President of the Central Council of Jews in Germany, Josef Schuster, said he would advise people visiting big cities against wearing Jewish skullcaps, following an anti-Semitic attack by a Syrian ‘refugee’ last week on an Arab Israeli young man wearing it.
“I recommend wearing a hat or other head covering,” Schuster said, stressing that the attack on Jews in Germany was not solely due to anti-Semitism. “It also comes with racism and xenophobia. We must put a stop to these phenomena immediately.”
The 21-year-old victim of the anti-Semitic attack on the streets of Berlin has told German media that, despite the fact that he was wearing a kippah, he was not Jewish, but an Israeli Arab wearing the kippah as an experiment.
“I’m not Jewish, I’m an Israeli, I grew up in Israel in an Arab family,” the man told German broadcaster Deutsche Welle.
He was conducting what he termed an “experiment” in response to a warning from a friend that wearing a kippah in Germany was unsafe, saying he refused to believe this.

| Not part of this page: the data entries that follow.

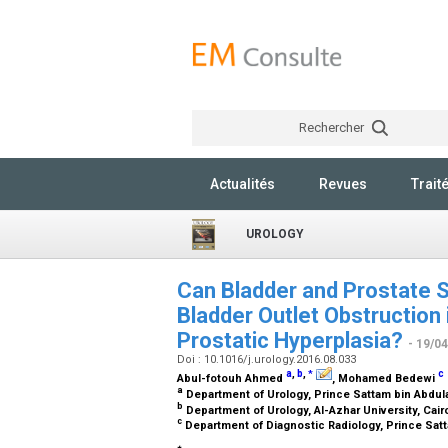
Rechercher
Actualités
Revues
Trait
UROLOGY
Can Bladder and Prostate 
Bladder Outlet Obstruction
Prostatic Hyperplasia?
- 19/0
Doi : 10.1016/j.urology.2016.08.033
a
,
b
,
c
*
Abul-fotouh Ahmed
, Mohamed Bedewi
a
Department of Urology, Prince Sattam bin Abdulaz
b
Department of Urology, Al-Azhar University, Cair
c
Department of Diagnostic Radiology, Prince Satta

An interview by Israeli broadcaster Kann identified the 21-year-old as Israeli Adam Armoush and showed that he was slightly injured by the belt.
“They kept cursing us and my friend asked them to stop cursing,” Armoush told Kan TV. “They started to get angry and one of them ran to me and I knew it was important to film it because there would be no way to catch him by the time police arrived.”
“Honestly, I’m surprised a thing like this could happen,” he said in the interview.
German Chancellor Angela Merkel called attack in the city’s trendy Prenzlauer Berg neighborhood “a very horrible incident” and vowed the government would respond “with full force and resolve” against growing anti-Semitism in Germany.